Text provided:
= Beginning of Section =
This is one of those topics where it’s really easy to have a knee-jerk opinion. But then you think about it, and it gets really, really complicated.
President Obama has publicly stated that he will not order his minions to pursue charges against those providing medical marijuana, and there are those who are up in arms about it.
So here’s the question: Should the government be prosecuting people for selling/using marijuana, if it is legal in that state (such as California, which has a “medical marijuana” law)
My first reaction was yes, they should be prosecuting because marijuana is a federally banned substance.
Immediately on the heels of that reaction, the other half of my brain said, ‘what about State’s Rights? Don’t you think that the Feds are overstepping their bounds by banning substances that states have deemed legal?’ to which my answer is yes, so maybe they shouldn’t be prosecuting.
But then I think, well, there are some times when it’s appropriate to have an overarching law that encompasses all the states. Murder, for example, is a federal crime, and should be punished regardless of whether it’s a state law or not.
= End of Section =
Listed entries:
= Beginning of Section =
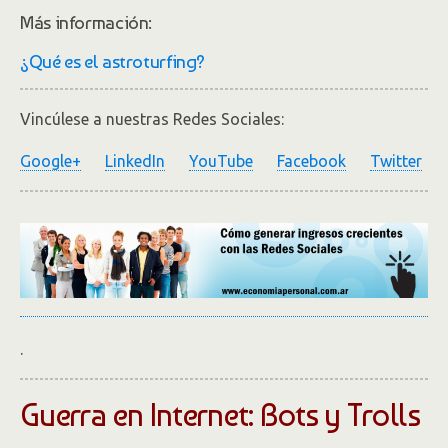
Más información:
¿Qué es el astroturfing?
Vincúlese a nuestras Redes Sociales:
Google+
LinkedIn
YouTube
Facebook
Twitter
.
Guerra en Internet: Bots y Trolls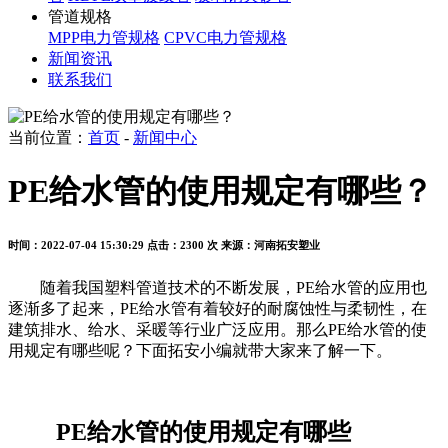
管道规格
MPP电力管规格
CPVC电力管规格
新闻资讯
联系我们
当前位置：
首页
-
新闻中心
PE给水管的使用规定有哪些？
时间：2022-07-04 15:30:29
点击：2300 次
来源：河南拓安塑业
随着我国塑料管道技术的不断发展，
PE
给水管的应用也
逐渐多了起来，
PE
给水管有着较好的耐腐蚀性与柔韧性，在
建筑排水、给水、采暖等行业广泛应用。那么
PE
给水管的使
用规定有哪些呢？下面拓安小编就带大家来了解一下。
PE
给水管的使用规定有哪些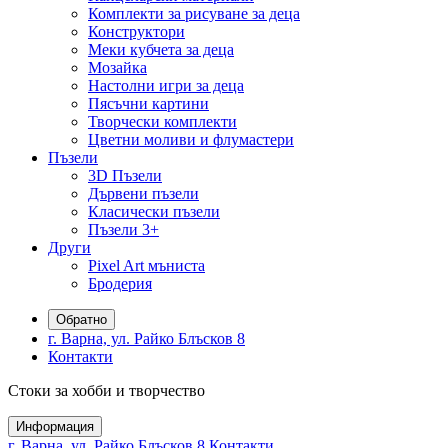
Комплекти за рисуване за деца
Конструктори
Меки кубчета за деца
Мозайка
Настолни игри за деца
Пясъчни картини
Творчески комплекти
Цветни моливи и флумастери
Пъзели
3D Пъзели
Дървени пъзели
Класически пъзели
Пъзели 3+
Други
Pixel Art мъниста
Бродерия
Обратно
г. Варна, ул. Райко Блъсков 8
Контакти
Стоки за хобби и творчество
Информация
г. Варна, ул. Райко Блъсков 8
Контакти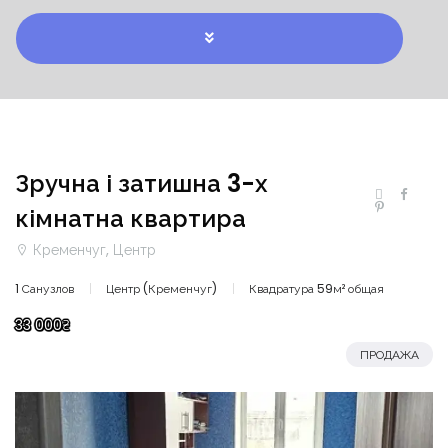
Зручна і затишна 3-х
кімнатна квартира
Кременчуг, Центр
1 Санузлов
Центр (Кременчуг)
Квадратура 59м² общая
33 000₴
ПРОДАЖА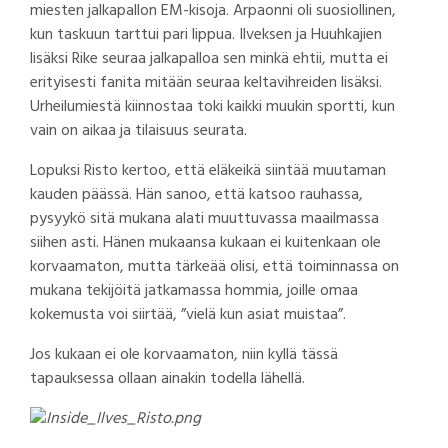
miesten jalkapallon EM-kisoja. Arpaonni oli suosiollinen,
kun taskuun tarttui pari lippua. Ilveksen ja Huuhkajien
lisäksi Rike seuraa jalkapalloa sen minkä ehtii, mutta ei
erityisesti fanita mitään seuraa keltavihreiden lisäksi.
Urheilumiestä kiinnostaa toki kaikki muukin sportti, kun
vain on aikaa ja tilaisuus seurata.
Lopuksi Risto kertoo, että eläkeikä siintää muutaman
kauden päässä. Hän sanoo, että katsoo rauhassa,
pysyykö sitä mukana alati muuttuvassa maailmassa
siihen asti. Hänen mukaansa kukaan ei kuitenkaan ole
korvaamaton, mutta tärkeää olisi, että toiminnassa on
mukana tekijöitä jatkamassa hommia, joille omaa
kokemusta voi siirtää, ”vielä kun asiat muistaa”.
Jos kukaan ei ole korvaamaton, niin kyllä tässä
tapauksessa ollaan ainakin todella lähellä.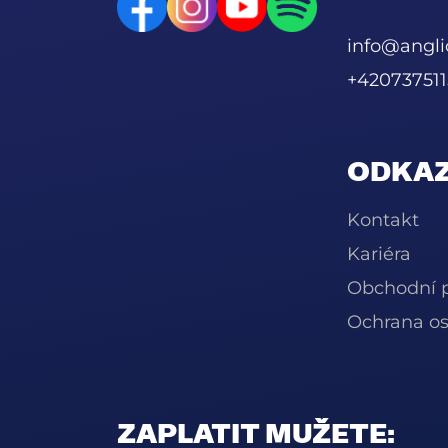
info@angli
+420737511
ODKAZ
Kontakt
Kariéra
Obchodní 
Ochrana os
ZAPLATIT MUŽETE: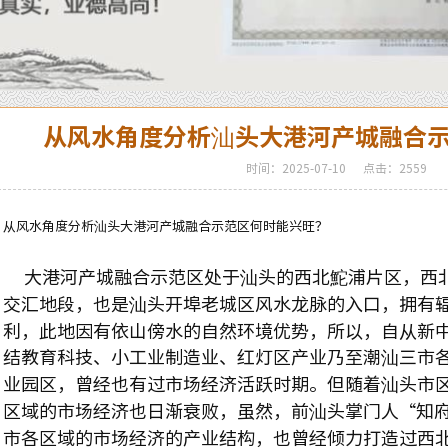
从风水角度分析汕头大港河产城融合
时间：2025-07-10
点击：2559
从风水角度分析汕头大港河产城融合示范区何时能兴旺？
大港河产城融合示范区处于汕头的西北鮀浦片区，西
交汇地段，也是汕头开埠老城区风水龙脉的入口，拥有
利，此地因有依山傍水的自然环境优势，所以，自从新
结教育科技、小工业制造业、红灯区产业乃至潮汕三市
业园区，曾经也有过市场经济活跃时期。但随着汕头市
区域的市场经济也日渐衰败，虽然，前汕头掌门人“知府
市各区域的市场经济的产业结构，也曾经倾力打造过西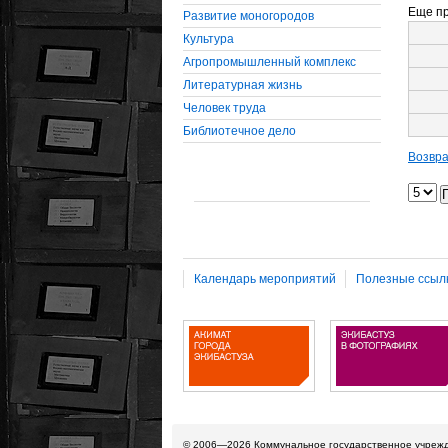
Еще пр
Развитие моногородов
Культура
Агропромышленный комплекс
Литературная жизнь
Человек труда
Библиотечное дело
Возвра
Календарь мероприятий
Полезные ссыл
© 2006—2026
Коммунальное государственное учреж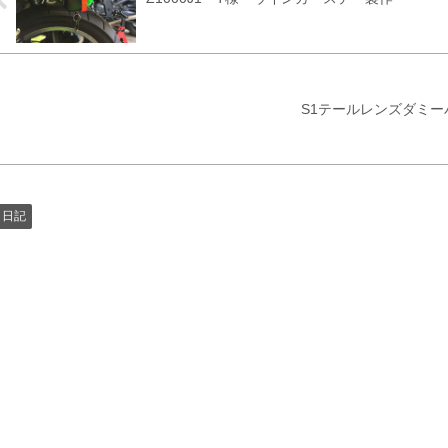
S1テールレンズダミ
日記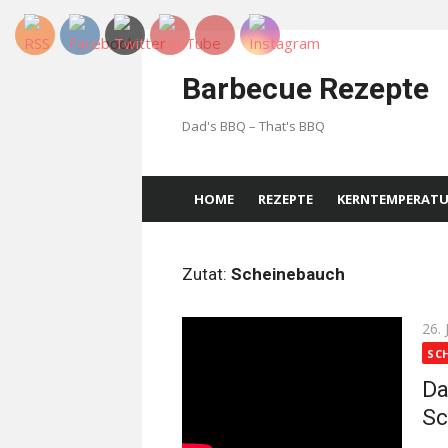
Skip
to
Barbecue Rezepte
content
Dad's BBQ – That's BBQ
HOME
REZEPTE
KERNTEMPERAT
Zutat:
Scheinebauch
Pos
26. 
on
SC
Da
Sc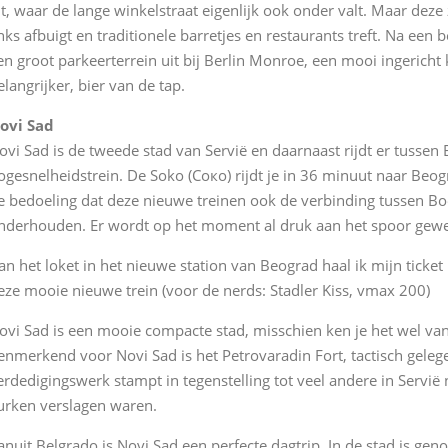
it, waar de lange winkelstraat eigenlijk ook onder valt. Maar deze zi
inks afbuigt en traditionele barretjes en restaurants treft. Na een
en groot parkeerterrein uit bij Berlin Monroe, een mooi ingeric
elangrijker, bier van de tap.
ovi Sad
ovi Sad is de tweede stad van Servië en daarnaast rijdt er tusse
ogesnelheidstrein. De Soko (Соко) rijdt je in 36 minuut naar Beog
e bedoeling dat deze nieuwe treinen ook de verbinding tussen B
nderhouden. Er wordt op het moment al druk aan het spoor gewe
an het loket in het nieuwe station van Beograd haal ik mijn ticke
eze mooie nieuwe trein (voor de nerds: Stadler Kiss, vmax 200)
ovi Sad is een mooie compacte stad, misschien ken je het wel va
enmerkend voor Novi Sad is het Petrovaradin Fort, tactisch gelegen
erdedigingswerk stampt in tegenstelling tot veel andere in Servië 
urken verslagen waren.
anuit Belgrado is Novi Sad een perfecte dagtrip. In de stad is ge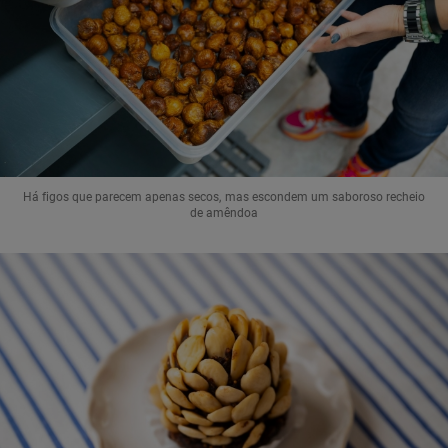
Há figos que parecem apenas secos, mas escondem um saboroso recheio
de amêndoa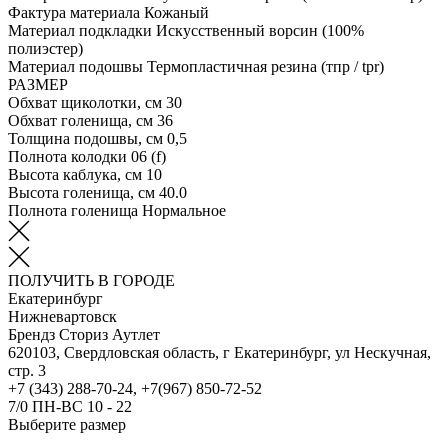
Фактура материала
Кожаный
Материал подкладки
Искусственный ворсин (100%
полиэстер)
Материал подошвы
Термопластичная резина (тпр / tpr)
РАЗМЕР
Обхват щиколотки, см
30
Обхват голенища, см
36
Толщина подошвы, см
0,5
Полнота колодки
06 (f)
Высота каблука, см
10
Высота голенища, см
40.0
Полнота голенища
Нормальное
ПОЛУЧИТЬ В ГОРОДЕ
Екатеринбург
Нижневартовск
Брендз Сториз Аутлет
620103, Свердловская область, г Екатеринбург, ул Нескучная,
стр. 3
+7 (343) 288-70-24, +7(967) 850-72-52
7/0 ПН-ВС 10 - 22
Выберите размер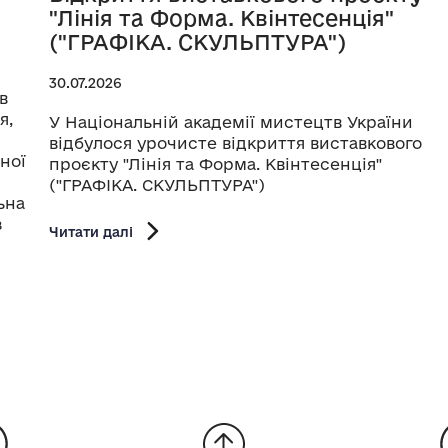
"Лінія та Форма. Квінтесенція"
("ГРАФІКА. СКУЛЬПТУРА")
30.07.2026
в
я,
У Національній академії мистецтв України
відбулося урочисте відкриття виставкового
ної
проєкту "Лінія та Форма. Квінтесенція"
("ГРАФІКА. СКУЛЬПТУРА")
ьна
з
Читати далі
= End of Section =
Questions:
**a.** Which state does the post on medical marijuana prosecution name as having a medical marijuana law?
**b.** Condense the paragraph of the medical marijuana post that begins "Immediately on the heels of that reaction" into one or two shorter sentences that keep its main points.
**c.** Write the next few paragraphs of the post on medical marijuana prosecution, picking up after its last sentence.

Answer section:
**a.** California

**b.** The writer's second thought was about states' rights. The writer agrees that federal authorities overstep by banning substances that states have made legal, so perhaps there should be no prosecution.

**c.**
I think the problem I have with this whole situation is as follows: Why are there laws that we have no intention of prosecuting? If President Obama wishes for medical marijuana to be legal, then he should campaign for an adjustment to the law – and I’m sure there are plenty of CA representatives who would propose it – that states something like, “marijuana is legal and regulated for medicinal purposes only. All others will be subject to existing laws.” (written, of course, in politi-speak, with appropriate loopholes for Congress and their families) I have the same problem with a lot of other laws, too… illegal immigration, prostitution and polygamy, to name a few. If it’s illegal, it should be prosecuted. If it’s too expensive to prosecute, the law should be examined and changed so that it’s enforceable. And if it’s “not enforceable”, then don’t make it a law in the first place.
And now that I’ve said all this, I still don’t really know where I stand on the issue.